2023年日本公開映画で面白かった順位:23/25
  ストーリー:★★★☆☆
 キャラクター:★★★☆☆
     映像:★★★★☆
     音楽:★★★☆☆
映画館で観たい:★★★☆☆

【作品情報】

   原題:The Cursed: Dead Man's Prey
  製作年:2021年
  製作国:韓国
   配給:ハピネットファントム・スタジオ
 上映時間:110分
 ジャンル:アクション、ホラー
元ネタなど:ドラマ『謗法~運命を変える方法~』(2020)

【あらすじ】

閑静な住宅街で起きた凄惨な事件。被害者の傍らで横たわる容疑者らしき死体は死後3カ月経過していた……。チョン刑事(チョン・ムンソン)率いる捜査隊が怪事件を追うが、事態は混迷を極めていく。

ジャーナリストのイム・ジニ(オム・ジウォン)は事件を暴こうと調べを進めると、背後にとある製薬会社の陰謀が関係していることを突き止めた。しかし、強大な“呪い”によって蘇がえったゾンビの集団が「3つの殺人」を果たすために、姿を現し襲いかかってくる。

ジニは旧知の呪術師ソジン(チョン・ジソ)に願いを託し、呪術でゾンビと彼らを操る黒幕に立ち向かう!

【感想】

実はこれ、ドラマの続編らしいんですよね。Netflixとかにあるんですが、『謗法~運命を変える方法~』(2020)っていうやつの。知らなかったので、ドラマ未鑑賞のまま映画を観てしまいました(基本的にシリーズモノは全部観たいのに)。どうせなら、公式サイトにもっとわかりやすく載せてくれよって思いますけど(笑)てか、なんでこんな邦題にしたんでしょう。これじゃドラマ版と繋がりがあるかもわからないですよね。"じぇじぇじぇ"とかけるにも、何年前だよって(笑)

<機敏なゾンビが怖い>

個人的に設定はすごく好きでした。"呪術師 vs ゾンビ"ってそれだけで壮絶な戦いが期待できるじゃないですか。でも、肝心のストーリーがあまり刺さらずでして。。。

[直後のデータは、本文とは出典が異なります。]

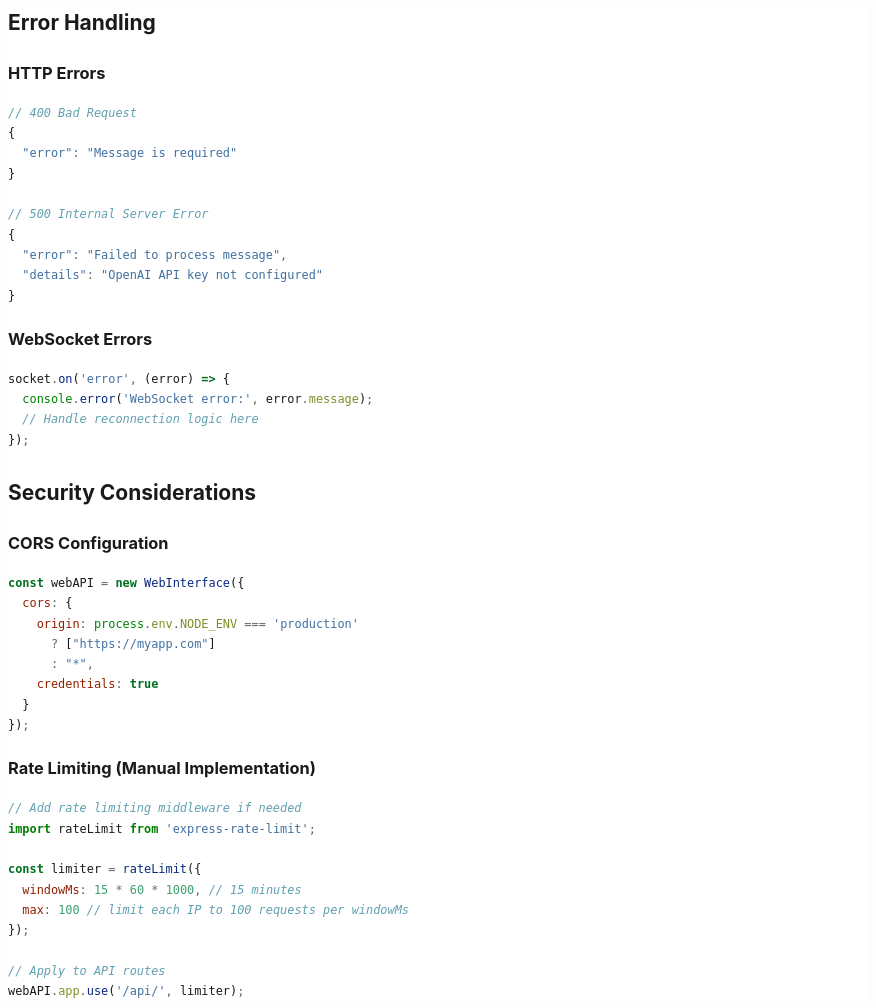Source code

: ## Error Handling

### HTTP Errors
```javascript
// 400 Bad Request
{
  "error": "Message is required"
}

// 500 Internal Server Error  
{
  "error": "Failed to process message",
  "details": "OpenAI API key not configured"
}
```

### WebSocket Errors
```javascript
socket.on('error', (error) => {
  console.error('WebSocket error:', error.message);
  // Handle reconnection logic here
});
```

## Security Considerations

### CORS Configuration
```javascript
const webAPI = new WebInterface({
  cors: {
    origin: process.env.NODE_ENV === 'production' 
      ? ["https://myapp.com"] 
      : "*",
    credentials: true
  }
});
```

### Rate Limiting (Manual Implementation)
```javascript
// Add rate limiting middleware if needed
import rateLimit from 'express-rate-limit';

const limiter = rateLimit({
  windowMs: 15 * 60 * 1000, // 15 minutes
  max: 100 // limit each IP to 100 requests per windowMs
});

// Apply to API routes
webAPI.app.use('/api/', limiter);
```
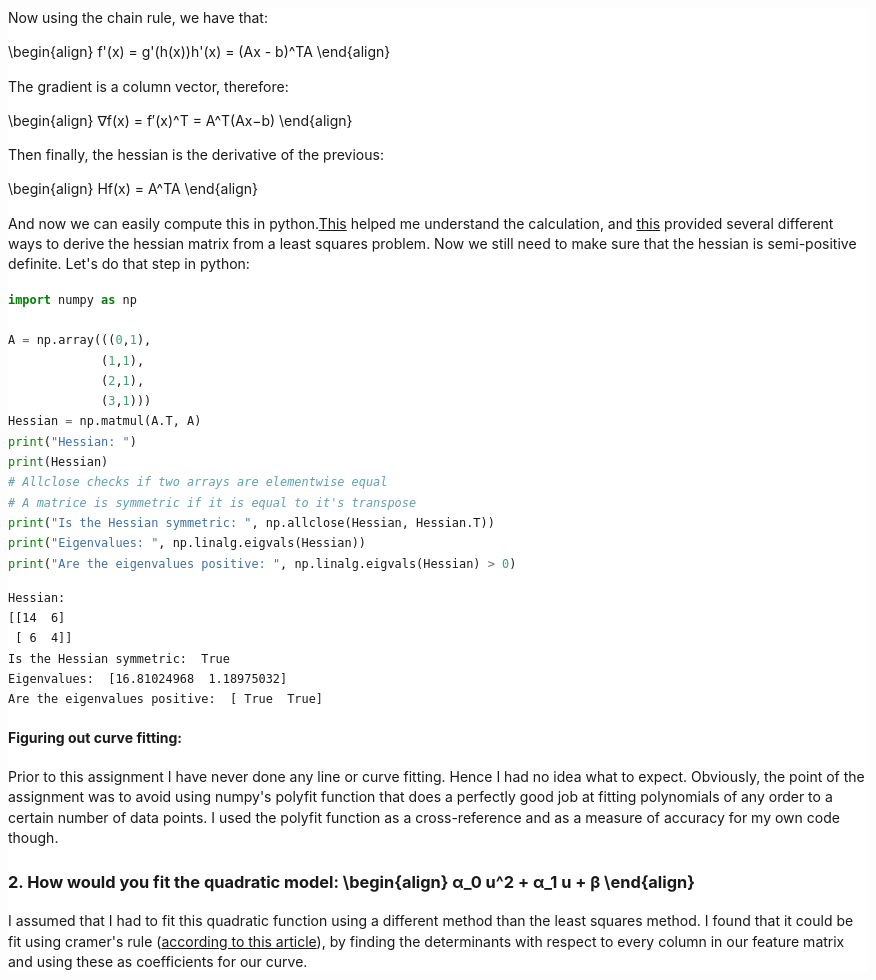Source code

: Now using the chain rule, we have that:

\begin{align} f'(x) = g'(h(x))h'(x) = (Ax - b)^TA \end{align}

The gradient is a column vector, therefore:

\begin{align} ∇f(x) = f′(x)^T = A^T(Ax−b) \end{align}

Then finally, the hessian is the derivative of the previous:

\begin{align} Hf(x) = A^TA \end{align}

And now we can easily compute this in python.[This](https://math.stackexchange.com/questions/809169/hessian-matrix-as-derivative-of-gradient) helped me understand the calculation, and [this](https://math.stackexchange.com/questions/2864585/hessian-on-linear-least-squares-problem) provided several different ways to derive the hessian matrix from a least squares problem. Now we still need to make sure that the hessian is semi-positive definite. Let's do that step in python:


```python
import numpy as np

A = np.array(((0,1),
             (1,1),
             (2,1),
             (3,1)))
Hessian = np.matmul(A.T, A) 
print("Hessian: ")
print(Hessian)
# Allclose checks if two arrays are elementwise equal
# A matrice is symmetric if it is equal to it's transpose
print("Is the Hessian symmetric: ", np.allclose(Hessian, Hessian.T))
print("Eigenvalues: ", np.linalg.eigvals(Hessian))
print("Are the eigenvalues positive: ", np.linalg.eigvals(Hessian) > 0)

```

    Hessian: 
    [[14  6]
     [ 6  4]]
    Is the Hessian symmetric:  True
    Eigenvalues:  [16.81024968  1.18975032]
    Are the eigenvalues positive:  [ True  True]
    

#### Figuring out curve fitting:

Prior to this assignment I have never done any line or curve fitting. Hence I had no idea what to expect. Obviously, the point of the assignment was to avoid using numpy's polyfit function that does a perfectly good job at fitting polynomials of any order to a certain number of data points. I used the polyfit function as a cross-reference and as a measure of accuracy for my own code though.

### 2. How would you fit the quadratic model:  \begin{align} α_0 u^2 + α_1 u + β \end{align}

I assumed that I had to fit this quadratic function using a different method than the least squares method. I found that it could be fit using cramer's rule ([according to this article](https://neutrium.net/mathematics/least-squares-fitting-of-a-polynomial/)), by finding the determinants with respect to every column in our feature matrix and using these as coefficients for our curve.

まあ、そこは後述するとして、呪術師と100人のゾンビ集団が戦うっていうのはかっこよかったですよ。ゾンビといっても体の腐ったのっそりと動くゾンビじゃないんですけどね。製薬会社の陰謀によって亡くなった100人の死体を、黒幕となる男が呪いの力で復活させた存在なんです。意思疎通はできるし、並外れた身体能力も身につけているという、、、うん、もうゾンビじゃないですね(笑)

便宜上ゾンビってことにしておきますけど、彼らは機械のように統率の取れた行動で、命令を全うするまで執拗にターゲットを追いかけるんですよ。その姿がメチャクチャ怖くて。数の暴力と言うべきか、100人で同じことをやられる不気味さは秀逸だと思いました。これがロボットだったり、モンスターだったりするなら、ファンタジー色が強くなって怖さが減ると思うんですけど、みんな同じグレーの格好に身を包んでいるとはいえ、パッと見は普通の人間ですから。そんな彼らが痛みを感じないが故に、痛々しいことも平然とやってのけるのが恐ろしくて。。。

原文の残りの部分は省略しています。